The utility of second-line chemotherapy in CUP is unclear. Hainsworth and colleagues52 reported on 39 patients treated with gemcitabine in a salvage setting (most patients’ disease had not responded to a previous regimen containing platinum and a taxane, and only 21% of patients had ever experienced a response to previous therapy). The overall partial response rate was 8%, and 25% of patients experienced a minor response or stable disease with improved symptoms.
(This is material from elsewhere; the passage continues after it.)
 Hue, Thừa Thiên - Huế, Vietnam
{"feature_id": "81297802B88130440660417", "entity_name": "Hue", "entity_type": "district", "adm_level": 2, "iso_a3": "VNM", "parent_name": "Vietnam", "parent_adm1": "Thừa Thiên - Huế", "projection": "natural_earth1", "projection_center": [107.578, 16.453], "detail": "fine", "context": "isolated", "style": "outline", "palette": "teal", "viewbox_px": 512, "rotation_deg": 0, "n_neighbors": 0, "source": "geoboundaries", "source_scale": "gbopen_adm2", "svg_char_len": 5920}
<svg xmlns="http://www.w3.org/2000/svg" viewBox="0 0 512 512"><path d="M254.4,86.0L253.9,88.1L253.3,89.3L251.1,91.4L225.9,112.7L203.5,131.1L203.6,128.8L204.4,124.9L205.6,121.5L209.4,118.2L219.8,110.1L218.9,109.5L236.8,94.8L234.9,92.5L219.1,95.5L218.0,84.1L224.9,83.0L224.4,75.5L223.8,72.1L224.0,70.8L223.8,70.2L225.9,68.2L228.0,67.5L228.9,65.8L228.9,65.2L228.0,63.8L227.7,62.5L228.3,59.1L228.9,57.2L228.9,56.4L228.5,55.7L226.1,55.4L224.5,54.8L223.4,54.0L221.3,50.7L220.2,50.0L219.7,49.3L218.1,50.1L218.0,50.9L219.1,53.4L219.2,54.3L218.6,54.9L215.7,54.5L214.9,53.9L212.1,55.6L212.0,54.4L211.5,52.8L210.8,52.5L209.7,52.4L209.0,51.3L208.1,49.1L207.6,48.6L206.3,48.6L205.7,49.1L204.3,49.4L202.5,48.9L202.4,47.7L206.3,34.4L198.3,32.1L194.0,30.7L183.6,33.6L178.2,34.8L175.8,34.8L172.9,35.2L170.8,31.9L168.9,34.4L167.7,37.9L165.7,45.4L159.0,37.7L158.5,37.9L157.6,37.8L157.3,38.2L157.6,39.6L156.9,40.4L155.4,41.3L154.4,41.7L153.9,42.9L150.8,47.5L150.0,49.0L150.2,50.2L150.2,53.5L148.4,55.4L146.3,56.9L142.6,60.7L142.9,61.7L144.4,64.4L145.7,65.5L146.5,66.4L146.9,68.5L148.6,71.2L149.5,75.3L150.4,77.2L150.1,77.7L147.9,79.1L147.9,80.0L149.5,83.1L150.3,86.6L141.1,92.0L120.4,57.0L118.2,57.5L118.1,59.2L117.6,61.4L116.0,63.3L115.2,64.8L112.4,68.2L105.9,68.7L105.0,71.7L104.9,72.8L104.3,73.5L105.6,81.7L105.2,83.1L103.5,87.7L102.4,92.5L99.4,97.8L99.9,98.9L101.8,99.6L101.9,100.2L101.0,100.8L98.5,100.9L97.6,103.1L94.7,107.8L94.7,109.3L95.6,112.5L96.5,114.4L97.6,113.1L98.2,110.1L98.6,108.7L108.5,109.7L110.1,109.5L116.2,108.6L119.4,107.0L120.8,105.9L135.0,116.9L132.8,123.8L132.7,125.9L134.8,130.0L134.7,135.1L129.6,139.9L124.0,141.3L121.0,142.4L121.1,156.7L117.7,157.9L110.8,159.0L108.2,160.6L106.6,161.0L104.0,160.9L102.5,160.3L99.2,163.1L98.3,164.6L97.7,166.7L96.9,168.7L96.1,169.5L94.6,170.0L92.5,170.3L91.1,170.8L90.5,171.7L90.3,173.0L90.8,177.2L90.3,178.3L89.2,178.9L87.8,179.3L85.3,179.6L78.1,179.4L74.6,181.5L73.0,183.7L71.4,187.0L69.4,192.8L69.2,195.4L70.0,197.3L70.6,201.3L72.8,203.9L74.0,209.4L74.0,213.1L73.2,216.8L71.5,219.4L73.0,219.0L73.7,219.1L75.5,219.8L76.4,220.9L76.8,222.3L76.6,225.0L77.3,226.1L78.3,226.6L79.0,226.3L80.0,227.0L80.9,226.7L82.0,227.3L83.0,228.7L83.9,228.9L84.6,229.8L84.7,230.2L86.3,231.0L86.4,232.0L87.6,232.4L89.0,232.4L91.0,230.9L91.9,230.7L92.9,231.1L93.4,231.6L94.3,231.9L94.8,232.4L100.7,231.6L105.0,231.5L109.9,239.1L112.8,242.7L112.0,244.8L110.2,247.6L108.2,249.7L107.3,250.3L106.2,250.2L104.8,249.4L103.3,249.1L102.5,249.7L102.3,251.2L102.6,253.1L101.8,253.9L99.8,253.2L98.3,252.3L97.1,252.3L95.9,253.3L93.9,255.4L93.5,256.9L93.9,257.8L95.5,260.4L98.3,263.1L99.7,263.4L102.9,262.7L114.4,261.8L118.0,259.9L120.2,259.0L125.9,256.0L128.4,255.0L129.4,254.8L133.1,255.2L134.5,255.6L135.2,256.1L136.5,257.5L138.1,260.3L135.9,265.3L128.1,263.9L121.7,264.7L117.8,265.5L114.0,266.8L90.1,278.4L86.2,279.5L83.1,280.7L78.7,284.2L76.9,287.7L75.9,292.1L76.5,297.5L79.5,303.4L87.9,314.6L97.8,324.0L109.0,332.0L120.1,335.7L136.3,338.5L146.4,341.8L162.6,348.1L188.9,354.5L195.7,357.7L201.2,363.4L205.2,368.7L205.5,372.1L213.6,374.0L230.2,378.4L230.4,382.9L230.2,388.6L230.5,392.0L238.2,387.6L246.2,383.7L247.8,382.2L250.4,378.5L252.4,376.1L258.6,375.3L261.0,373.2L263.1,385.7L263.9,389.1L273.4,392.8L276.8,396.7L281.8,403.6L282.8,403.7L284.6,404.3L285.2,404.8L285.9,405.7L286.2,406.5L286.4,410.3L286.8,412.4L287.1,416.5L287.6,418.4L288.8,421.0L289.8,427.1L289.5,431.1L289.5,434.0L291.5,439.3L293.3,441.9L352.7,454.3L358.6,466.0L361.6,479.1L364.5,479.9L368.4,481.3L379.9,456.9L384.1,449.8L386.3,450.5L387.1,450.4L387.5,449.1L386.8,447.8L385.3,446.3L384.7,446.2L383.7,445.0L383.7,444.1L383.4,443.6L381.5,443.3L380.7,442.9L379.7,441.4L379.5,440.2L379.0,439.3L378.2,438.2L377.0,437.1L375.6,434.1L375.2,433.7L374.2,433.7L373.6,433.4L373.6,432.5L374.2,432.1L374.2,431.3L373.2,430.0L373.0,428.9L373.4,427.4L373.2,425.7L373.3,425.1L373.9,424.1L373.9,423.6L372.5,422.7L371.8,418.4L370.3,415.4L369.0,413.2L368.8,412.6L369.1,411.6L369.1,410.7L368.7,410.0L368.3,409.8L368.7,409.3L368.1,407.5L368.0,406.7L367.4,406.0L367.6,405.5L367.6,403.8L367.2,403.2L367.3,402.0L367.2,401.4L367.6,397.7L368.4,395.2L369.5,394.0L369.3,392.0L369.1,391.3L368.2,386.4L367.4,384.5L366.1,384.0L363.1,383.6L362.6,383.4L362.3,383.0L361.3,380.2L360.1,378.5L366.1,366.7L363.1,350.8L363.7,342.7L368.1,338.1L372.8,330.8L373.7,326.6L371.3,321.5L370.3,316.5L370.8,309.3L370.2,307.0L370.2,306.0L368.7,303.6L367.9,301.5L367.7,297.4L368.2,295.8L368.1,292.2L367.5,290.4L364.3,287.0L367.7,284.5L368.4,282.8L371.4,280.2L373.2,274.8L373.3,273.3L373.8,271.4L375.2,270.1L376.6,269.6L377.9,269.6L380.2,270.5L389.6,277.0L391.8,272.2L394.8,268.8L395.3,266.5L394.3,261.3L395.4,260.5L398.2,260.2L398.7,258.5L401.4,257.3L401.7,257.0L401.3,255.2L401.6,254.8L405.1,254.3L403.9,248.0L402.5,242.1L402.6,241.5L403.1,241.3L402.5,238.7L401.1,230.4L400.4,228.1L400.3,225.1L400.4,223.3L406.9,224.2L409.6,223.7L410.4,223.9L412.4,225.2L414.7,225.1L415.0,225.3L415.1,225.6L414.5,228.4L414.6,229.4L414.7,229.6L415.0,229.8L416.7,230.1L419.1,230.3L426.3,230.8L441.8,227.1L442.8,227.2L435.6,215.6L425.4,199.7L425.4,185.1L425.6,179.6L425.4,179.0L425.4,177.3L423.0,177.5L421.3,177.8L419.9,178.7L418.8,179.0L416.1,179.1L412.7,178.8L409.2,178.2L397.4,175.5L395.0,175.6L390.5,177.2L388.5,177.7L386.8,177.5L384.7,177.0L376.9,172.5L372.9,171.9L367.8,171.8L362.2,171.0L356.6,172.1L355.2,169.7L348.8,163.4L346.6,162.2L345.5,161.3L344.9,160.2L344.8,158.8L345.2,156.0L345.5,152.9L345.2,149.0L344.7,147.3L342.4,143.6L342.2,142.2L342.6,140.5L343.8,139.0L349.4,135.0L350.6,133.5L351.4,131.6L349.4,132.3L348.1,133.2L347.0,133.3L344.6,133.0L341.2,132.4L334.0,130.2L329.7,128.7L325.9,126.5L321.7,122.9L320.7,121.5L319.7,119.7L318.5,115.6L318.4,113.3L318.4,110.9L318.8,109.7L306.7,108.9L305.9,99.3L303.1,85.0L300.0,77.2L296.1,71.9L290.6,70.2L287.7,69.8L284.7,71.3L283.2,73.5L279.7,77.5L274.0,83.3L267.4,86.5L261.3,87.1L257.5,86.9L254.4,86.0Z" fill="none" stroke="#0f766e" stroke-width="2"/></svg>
The median time to progression for patients who experience a partial response or stable disease was 5 months, and the treatment was well tolerated.

Preliminary data on combination targeted therapy are available. Hainsworth and colleagues53 determined the effectiveness of bevacizumab and erlotinib in 51 patients, 25% of whom were chemotherapy naïve with advanced bone or liver metastases and 75% of whom had been treated with one or two chemotherapy regimens. Responses were noted in 4 patients (8%), and 30 patients (59%) experienced stable disease or a minor response. The median overall survival duration was 8.9 months, with 42% of patients alive at 1 year.
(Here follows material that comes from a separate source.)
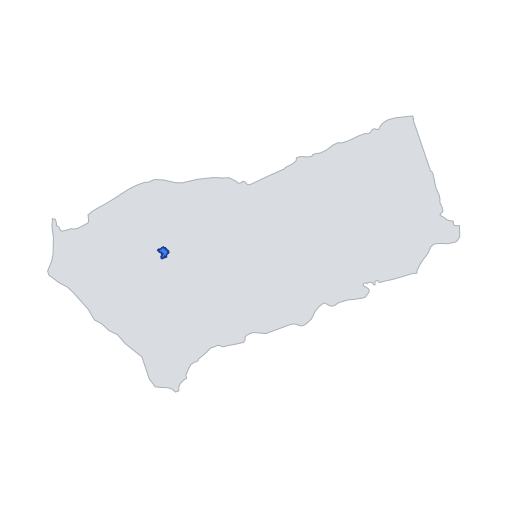 location of Atwima Kwanwoma, Ashanti, Ghana, rotated 72°
{"feature_id": "2480657B14749544754301", "entity_name": "Atwima Kwanwoma", "entity_type": "district", "adm_level": 2, "iso_a3": "GHA", "parent_name": "Ghana", "parent_adm1": "Ashanti", "projection": "equal_earth", "projection_center": [-1.697, 6.59], "detail": "fine", "context": "in_parent", "style": "filled", "palette": "blue", "viewbox_px": 512, "rotation_deg": 72, "n_neighbors": 0, "source": "geoboundaries", "source_scale": "gbopen_adm2", "svg_char_len": 5264}
<svg xmlns="http://www.w3.org/2000/svg" viewBox="0 0 512 512"><g transform="rotate(72 256 256)"><path d="M300.8,56.3L303.8,60.1L304.4,62.3L303.4,70.5L301.2,76.2L299.8,81.6L300.0,84.2L301.3,86.9L305.9,91.1L308.2,93.9L311.0,98.0L314.2,102.1L319.6,107.4L322.0,108.3L321.8,109.8L321.1,111.8L320.6,131.5L320.2,136.6L319.8,139.1L319.4,146.5L318.8,147.5L317.8,147.5L316.8,147.7L316.6,149.2L317.0,150.7L320.3,151.8L319.5,152.9L317.1,153.9L316.0,156.1L316.5,158.6L315.1,160.7L315.5,162.0L316.4,163.0L317.8,162.7L321.6,159.3L323.2,158.9L325.2,159.6L328.9,164.8L329.0,167.3L327.6,176.0L326.1,182.7L325.9,191.6L327.4,196.7L327.2,199.4L325.6,201.8L321.8,205.2L322.1,207.6L323.8,212.0L327.0,216.9L333.3,223.0L336.6,230.9L336.7,234.1L334.7,237.3L332.5,240.1L331.8,244.1L332.8,270.6L327.9,282.1L327.9,285.4L328.4,289.2L329.7,291.5L332.2,292.1L334.3,294.3L333.6,302.4L332.5,310.6L332.3,314.6L331.7,316.5L329.8,318.1L329.1,320.6L329.6,323.9L329.2,326.2L330.3,329.3L332.5,333.1L336.2,342.6L337.5,343.4L338.2,345.4L337.8,347.3L339.2,351.5L343.2,355.7L347.5,359.4L350.9,359.9L351.7,363.2L354.0,367.4L355.6,369.2L358.2,370.4L360.4,371.1L360.5,374.6L356.6,377.0L354.0,380.6L352.0,386.2L349.3,392.3L339.8,395.5L336.2,395.5L316.8,395.7L298.5,407.7L288.1,412.0L281.6,418.8L272.9,423.6L266.9,429.4L254.3,432.2L233.7,441.4L227.2,445.0L220.7,451.4L210.1,458.9L205.9,458.8L197.6,451.8L191.3,448.3L176.0,443.0L164.6,440.9L159.1,438.6L157.6,438.2L158.9,435.7L162.0,435.5L165.4,436.3L167.9,434.3L171.6,434.1L172.6,432.1L172.9,427.0L172.9,423.0L174.2,421.1L174.5,416.3L172.7,405.7L171.4,404.5L164.7,402.9L164.3,400.8L163.1,398.6L161.8,393.1L160.3,384.9L158.0,374.8L153.5,358.1L152.4,352.3L151.7,346.2L151.5,339.1L152.5,336.4L152.3,332.7L151.9,329.0L155.1,320.5L161.3,310.1L162.6,306.4L163.7,303.8L163.9,300.0L165.0,287.9L168.0,273.3L169.8,267.8L171.1,264.8L172.6,259.9L173.0,257.7L178.7,251.9L181.3,250.4L181.9,248.1L181.0,245.7L181.4,244.0L182.8,243.2L184.9,242.5L186.4,240.1L184.0,222.1L182.1,204.2L182.0,202.6L180.8,200.2L179.7,192.7L177.8,188.4L175.1,187.1L175.1,183.1L177.8,176.2L178.5,172.1L177.2,170.9L177.0,167.8L178.0,162.7L177.5,159.5L177.0,156.2L174.2,148.4L173.6,142.8L175.0,139.6L175.0,132.5L173.5,121.5L173.2,114.6L174.3,111.7L173.8,109.0L171.7,106.4L171.6,103.8L173.3,101.4L173.1,99.4L171.0,98.0L169.0,94.7L167.3,89.3L167.7,80.8L170.9,65.0L171.3,63.7L175.0,63.8L175.0,64.5L186.4,64.3L199.4,64.1L214.9,63.9L229.0,63.7L229.6,63.0L232.0,62.2L246.2,63.8L255.1,63.0L258.9,63.5L261.7,64.6L267.8,63.9L271.1,64.3L273.6,68.2L274.6,68.2L276.0,66.5L278.4,64.6L280.9,63.1L282.7,60.0L283.8,57.7L285.4,58.2L287.8,58.1L289.3,56.1L289.9,53.1L300.8,56.3Z" fill="#d9dde1" stroke="#a8b0b8" stroke-width="1"/><path d="M229.1,341.3L228.8,341.3L228.7,341.3L228.3,341.3L228.2,341.2L227.9,341.1L227.7,341.0L227.4,341.0L227.5,341.0L227.4,341.0L227.3,340.9L227.2,340.6L227.1,340.4L227.0,340.2L226.9,340.0L226.7,339.9L226.5,339.7L226.4,339.5L226.4,339.4L226.4,339.2L226.4,338.9L226.2,338.7L225.9,338.2L225.8,337.9L225.7,337.8L225.6,338.0L225.4,338.1L225.2,338.4L225.0,338.5L224.9,338.7L224.7,338.8L224.5,338.3L224.5,338.1L224.4,337.9L224.0,337.9L223.9,337.8L223.5,338.1L223.4,338.2L223.4,338.3L223.3,338.1L223.1,338.2L223.0,338.3L223.1,338.5L222.9,338.6L222.7,339.0L222.4,339.3L222.2,339.5L222.0,339.9L221.9,339.9L221.6,339.8L221.4,339.8L221.4,339.7L221.2,339.7L221.1,339.8L220.9,339.8L220.9,339.7L220.8,339.8L220.7,340.1L220.5,340.3L220.5,340.1L220.4,340.1L220.4,339.8L220.3,339.7L220.1,339.7L220.0,340.0L220.0,340.4L219.9,340.5L219.8,340.8L219.6,340.8L219.4,340.9L219.3,341.0L219.2,341.1L219.1,341.3L218.8,341.3L218.7,341.4L218.7,341.5L218.8,341.7L218.9,341.8L218.9,342.0L219.0,342.3L218.9,342.4L218.9,342.5L218.9,342.8L219.0,342.9L219.1,343.1L219.3,343.6L219.5,343.8L219.8,343.9L219.9,344.2L219.9,344.3L219.8,344.6L219.8,344.8L219.9,345.0L220.0,345.1L220.0,345.4L219.8,345.6L219.7,345.7L219.6,345.8L219.5,346.0L219.4,346.2L219.4,346.3L219.5,346.5L219.7,346.8L219.8,347.0L220.0,347.2L219.9,347.4L219.9,347.5L220.2,347.8L220.3,347.8L220.4,347.7L220.5,347.7L220.6,347.4L220.6,347.2L220.7,346.9L220.7,346.7L220.8,346.7L221.0,346.5L221.1,346.4L221.3,346.4L221.5,346.5L221.8,346.8L222.0,346.9L222.3,346.8L222.2,346.4L222.4,346.0L222.5,345.9L222.4,345.9L222.5,345.9L222.8,345.8L223.0,346.0L223.1,345.9L223.3,345.8L223.4,345.7L223.5,345.5L223.6,345.4L223.7,345.0L223.6,344.8L223.7,344.7L223.9,344.6L224.0,344.7L223.9,344.8L224.0,344.8L224.4,344.8L224.5,344.8L224.8,344.9L224.9,345.1L225.1,345.2L225.3,345.0L225.4,344.9L225.5,344.5L225.5,344.4L225.5,344.1L225.8,344.3L226.0,344.6L226.1,344.8L226.2,345.0L226.5,345.3L226.6,345.5L226.8,345.8L227.0,346.2L227.0,346.3L227.3,346.4L227.3,346.5L227.5,346.5L227.7,346.4L227.9,346.4L228.0,346.3L228.1,346.5L228.3,346.5L228.8,346.7L229.0,346.8L229.2,346.7L229.2,346.4L229.2,346.2L229.2,345.9L229.2,345.7L229.0,345.4L229.0,345.2L228.9,345.2L229.0,345.0L228.9,345.0L229.0,345.0L228.9,344.9L228.9,344.7L228.8,344.4L228.8,344.2L228.7,344.2L228.6,343.9L228.5,343.7L228.5,343.3L228.4,343.3L228.5,343.3L228.4,343.2L228.5,343.2L228.4,343.1L228.5,343.0L228.4,343.0L228.4,342.9L228.5,342.9L228.6,342.7L228.8,342.6L229.0,342.6L229.3,342.7L229.3,342.4L229.2,342.4L229.1,342.2L229.3,342.0L229.2,341.9L229.2,341.7L229.1,341.3Z" fill="#3b82f6" stroke="#1e3a8a" stroke-width="1.5"/></g></svg>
An algorithm based on immunohistochemical analysis and clinical presentation may facilitate selection of treatment in patients with CUP, and this approach currently is being evaluated at our institution. For example, patients with TTF-1–positive cancers can be treated with a lung cancer regimen, patients with CK 20+/CK 7- cancers may receive colorectal cancer regimens, and those with cancers suggestive of pancreaticobiliary origin can be treated with gemcitabine-based regimens. A randomized trial comparing “standard” CUP chemotherapy vs. chemotherapy tailored to pathology (including DNA microarray or RT-PCR data) would be of considerable interest.

DISCUSSION

A focused search for the primary tumor is recommended in CUP cases. Identifying patients with prognostically favorable disease is important, since they may have substantial benefit from directed treatment and experience prolonged survival. However, for most CUP patients, resistance to available cytotoxic therapy occurs frequently and prognosis is grim. The response rates among known cancer types have incrementally improved over the past decade; thus, we anticipate higher overall response rates with new targeted regimens for selected CUP patients. With a robust immunohistochemical panel (directed approach) and the use of emerging molecular data, we hope to create a tailored treatment algorithm for CUP patients. Whether CUP has a molecular genotype-phenotype that is distinct from metastases of known primary tumors remains to be elucidated. The identification of specific CUP-related molecular and biochemical targets may help us identify appropriate targeted agents for individual patients with this disease.

Footnotes

Disclosures of Potential Conflicts of Interest

The author indicated no potential conflicts of interest.